The registration will wrap this topi compute to take cfg as the first argument, followed by the original argument list. It uses all its argument as workload and stores this “workload” to its final ComputeOp, which can be used to reconstruct “workload” in the following topi_schedule call.
- Parameters:
task_name (str) – The AutoTVM task name
func (None or callable) – If it is None, return a decorator. If is callable, decorate this function.
- Returns:
decorator – A decorator
- Return type:
callable
Examples
See tvm/topi/python/topi/arm_cpu/depthwise_conv2d.py for example usage.
- tvm.autotvm.task.topi_integration.register_topi_schedule(task_name, func=None)
Register a tunable template for a topi schedule function.
The registration will wrap this topi schedule to take cfg as the first argument, followed by the original argument list.
Note that this function will try to find “workload” from all the ComputeOp in the input. You can attach “workload” to your compute op by using
register_topi_compute
.The task name has to be the same as that of the corresponding topi compute function.
- Parameters:
task_name (str) – The AutoTVM task name
func (None or callable) – If it is None, return a decorator. If is callable, decorate this function.
- Returns:
decorator – A decorator
- Return type:
callable
Examples
See tvm/topi/python/topi/arm_cpu/depthwise_conv2d.py for example usage.
- tvm.autotvm.task.topi_integration.get_workload(outs, task_name=None)
Retrieve the workload from outputs
tvm.autotvm.record
Tuning record and serialization format
- tvm.autotvm.record.measure_str_key(inp, include_config=True)
get unique str key for MeasureInput
- Parameters:
inp (autotvm.measure.MeasureInput) – input for the measure
include_config (bool, optional) – whether includes config in the str key
- Returns:
key – The str representation of key
- Return type:
- tvm.autotvm.record.encode(inp, result, protocol='json')
encode (MeasureInput, MeasureResult) pair to a string
- Parameters:
result (autotvm.measure.MeasureResult) – pair of input/result
protocol (str) – log protocol, json or pickle
- Returns:
row – a row in the logger file
- Return type:
- tvm.autotvm.record.decode(row, protocol='json')
Decode encoded record string to python object
- Parameters:
- Returns:
ret – The tuple of input and result, or None if input uses old version log format.
- Return type:
tuple(autotvm.measure.MeasureInput, autotvm.measure.MeasureResult), or None
- tvm.autotvm.record.load_from_buffer(file: TextIOBase)
Generator: load records from buffer. This is a generator that yields the records.
- Parameters:
file (io.TextIOBase)
- Yields:
input (autotvm.measure.MeasureInput)
result (autotvm.measure.MeasureResult)
- tvm.autotvm.record.load_from_file(filepath: str | bytes | PathLike)
Generator: load records from path.
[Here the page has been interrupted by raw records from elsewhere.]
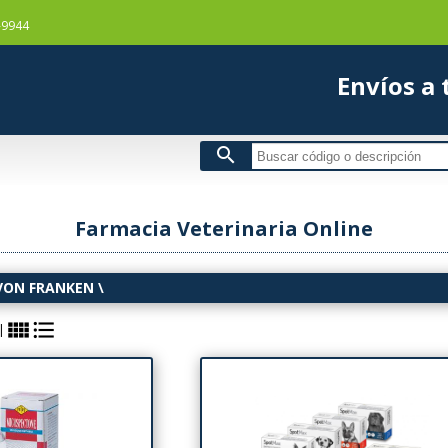
-9944
Envío
search
Farmacia Veterinaria Online
VON FRANKEN
\
view_comfy
format_list_bulleted
|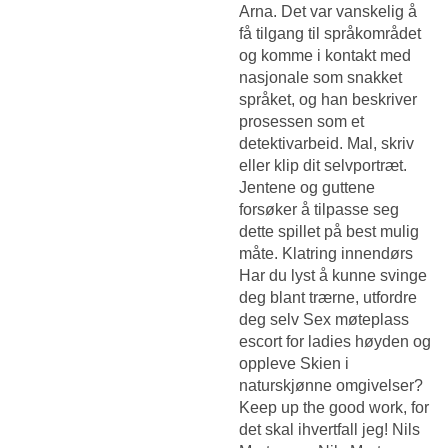
Arna. Det var vanskelig å
få tilgang til språkområdet
og komme i kontakt med
nasjonale som snakket
språket, og han beskriver
prosessen som et
detektivarbeid. Mal, skriv
eller klip dit selvportræt.
Jentene og guttene
forsøker å tilpasse seg
dette spillet på best mulig
måte. Klatring innendørs
Har du lyst å kunne svinge
deg blant trærne, utfordre
deg selv
Sex møteplass
escort for ladies
høyden og
oppleve Skien i
naturskjønne omgivelser?
Keep up the good work, for
det skal ihvertfall jeg! Nils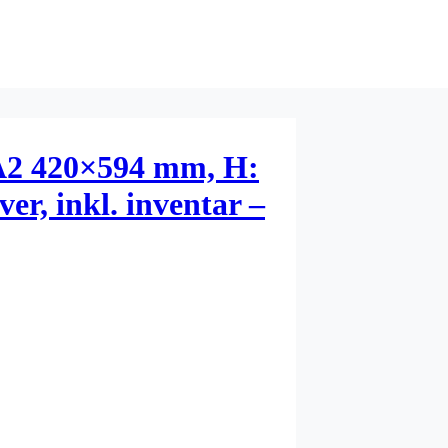
 A2 420×594 mm, H:
ver, inkl. inventar –
00ark, dybde 540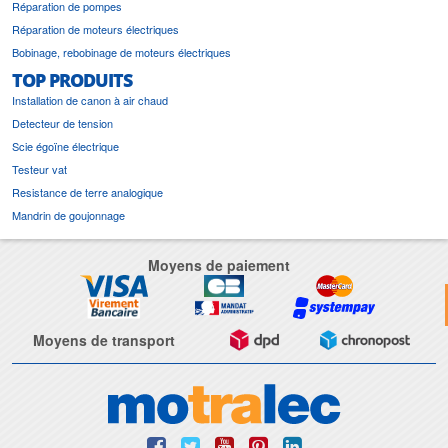
Réparation de pompes
Réparation de moteurs électriques
Bobinage, rebobinage de moteurs électriques
TOP PRODUITS
Installation de canon à air chaud
Detecteur de tension
Scie égoïne électrique
Testeur vat
Resistance de terre analogique
Mandrin de goujonnage
Moyens de paiement
Moyens de transport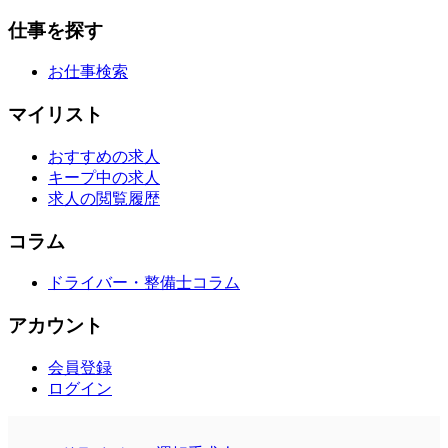
仕事を探す
お仕事検索
マイリスト
おすすめの求人
キープ中の求人
求人の閲覧履歴
コラム
ドライバー・整備士コラム
アカウント
会員登録
ログイン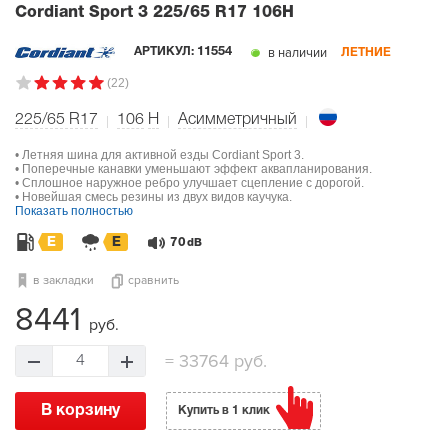
Cordiant Sport 3
225/65 R17 106H
в наличии
АРТИКУЛ:
11554
ЛЕТНИЕ
(22)
225/65 R17
106
H
Асимметричный
• Летняя шина для активной езды Cordiant Sport 3.
• Поперечные канавки уменьшают эффект аквапланирования.
• Сплошное наружное ребро улучшает сцепление с дорогой.
• Новейшая смесь резины из двух видов каучука.
Показать полностью
E
E
70
dB
в закладки
сравнить
8441
руб.
=
33764 руб.
4
В корзину
Купить в 1 клик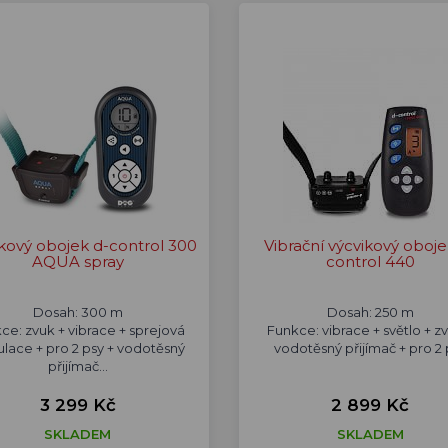
kový obojek d-control 300
Vibrační výcvikový oboje
AQUA spray
control 440
Dosah: 300 m
Dosah: 250 m
ce: zvuk + vibrace + sprejová
Funkce: vibrace + světlo + z
ulace + pro 2 psy + vodotěsný
vodotěsný přijímač + pro 2 
přijímač...
3 299 Kč
2 899 Kč
SKLADEM
SKLADEM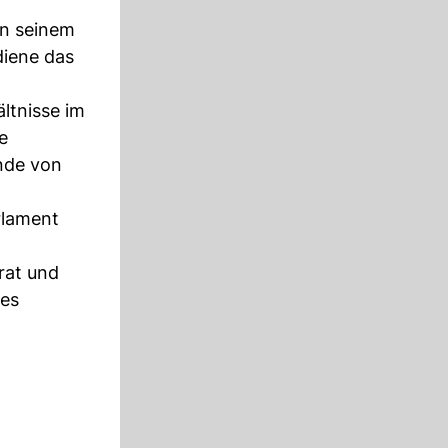
in seinem
diene das
ltnisse im
e
nde von
rlament
rat und
ses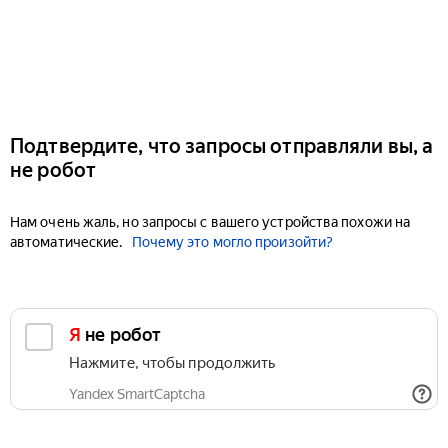
Подтвердите, что запросы отправляли вы, а
не робот
Нам очень жаль, но запросы с вашего устройства похожи на
автоматические.
Почему это могло произойти?
Я не робот
Нажмите, чтобы продолжить
Yandex SmartCaptcha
This is a generator that yields the records.
- Parameters:
filepath (str, bytes, or os.PathLike)
- Yields:
input (autotvm.measure.MeasureInput)
result (autotvm.measure.MeasureResult)
- tvm.autotvm.record.split_workload(in_file, clean=True)
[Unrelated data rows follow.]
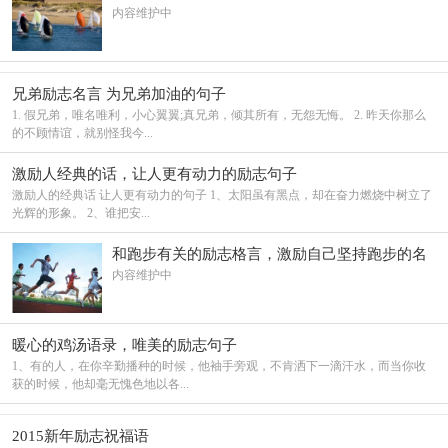
内容维护中
兄弟励志名言 为兄弟加油的句子
1. 假兄弟，唯名唯利，小心翼翼;真兄弟，倾其所有，无怨无悔。 2. 昨天你那么
的不顾情谊，就别怪我今...
激励人经典的话，让人更有动力的励志句子
激励人的经典话 让人更有动力的句子 1、太阳虽有黑点，却在奋力燃烧中树立了
光辉的形象。 2、谁把安...
和跑步有关的励志格言，激励自己坚持跑步的名
言
内容维护中
暖心的鸡汤语录，唯美的励志句子
1、有的人，在你辛勤播种的时候，他袖手旁观，不肯洒下一滴汗水，而当你收
获的时候，他却毫无愧色地以各...
2015新年励志祝福语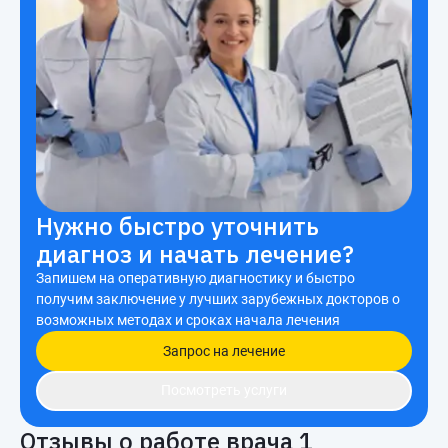
Нужно быстро уточнить
диагноз и начать лечение?
Запишем на оперативную диагностику и быстро
получим заключение у лучших зарубежных докторов о
возможных методах и сроках начала лечения
Запрос на лечение
Посмотреть услуги
Отзывы о работе врача
1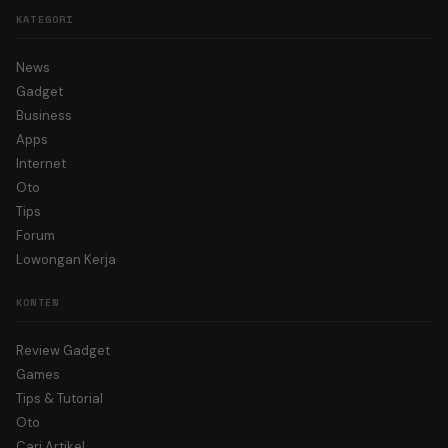
KATEGORI
News
Gadget
Business
Apps
Internet
Oto
Tips
Forum
Lowongan Kerja
KONTEN
Review Gadget
Games
Tips & Tutorial
Oto
Cari Artikel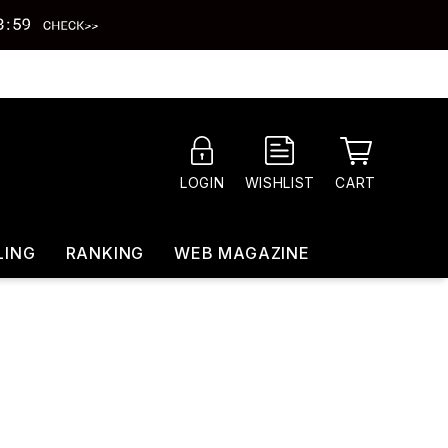
CART
LOGIN
WISHLIST
LING
RANKING
WEB MAGAZINE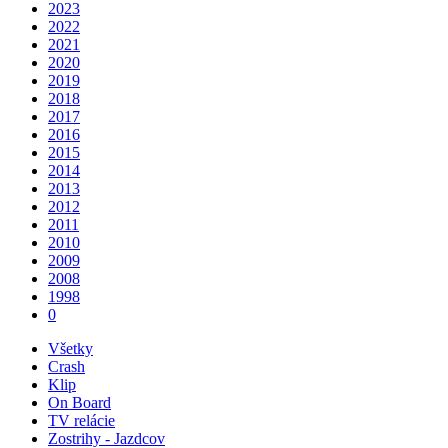
2023
2022
2021
2020
2019
2018
2017
2016
2015
2014
2013
2012
2011
2010
2009
2008
1998
0
Všetky
Crash
Klip
On Board
TV relácie
Zostrihy - Jazdcov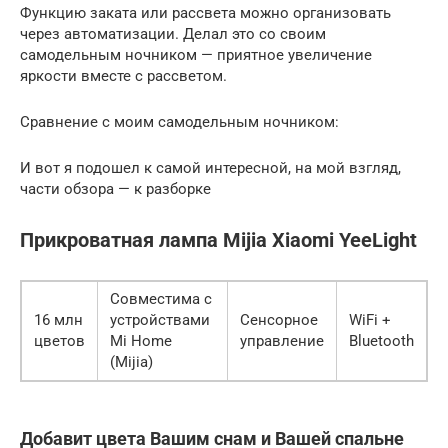
Функцию заката или рассвета можно организовать
через автоматизации. Делал это со своим
самодельным ночником — приятное увеличение
яркости вместе с рассветом.
Сравнение с моим самодельным ночником:
И вот я подошел к самой интересной, на мой взгляд,
части обзора — к разборке
​Прикроватная лампа Mijia Xiaomi YeeLight
Совместима с
16 млн
устройствами
Сенсорное
WiFi +
цветов
Mi Home
управление
Bluetooth
(Mijia)
Добавит цвета Вашим снам и Вашей спальне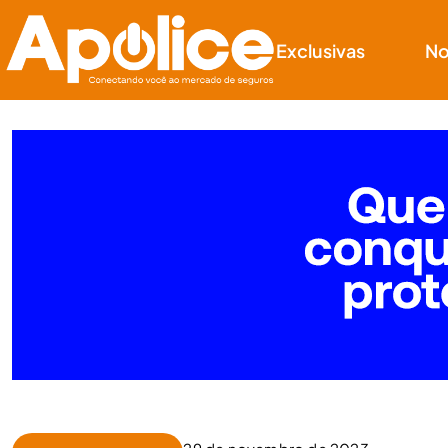
Exclusivas
No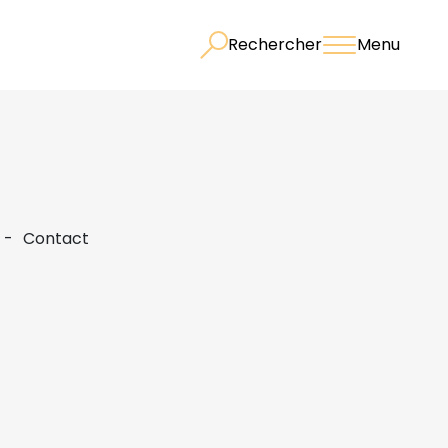
Rechercher
Menu
Contact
Split a log file into separate files, each of which contains only a single workload This function can also delete duplicated records in log file
- tvm.autotvm.record.pick_best(in_file, out_file)
Pick the best entries from a file and store them to another file. This function distills the useful log entries from a large log file. If out_file already exists, the best entries from both in_file and out_file will be saved.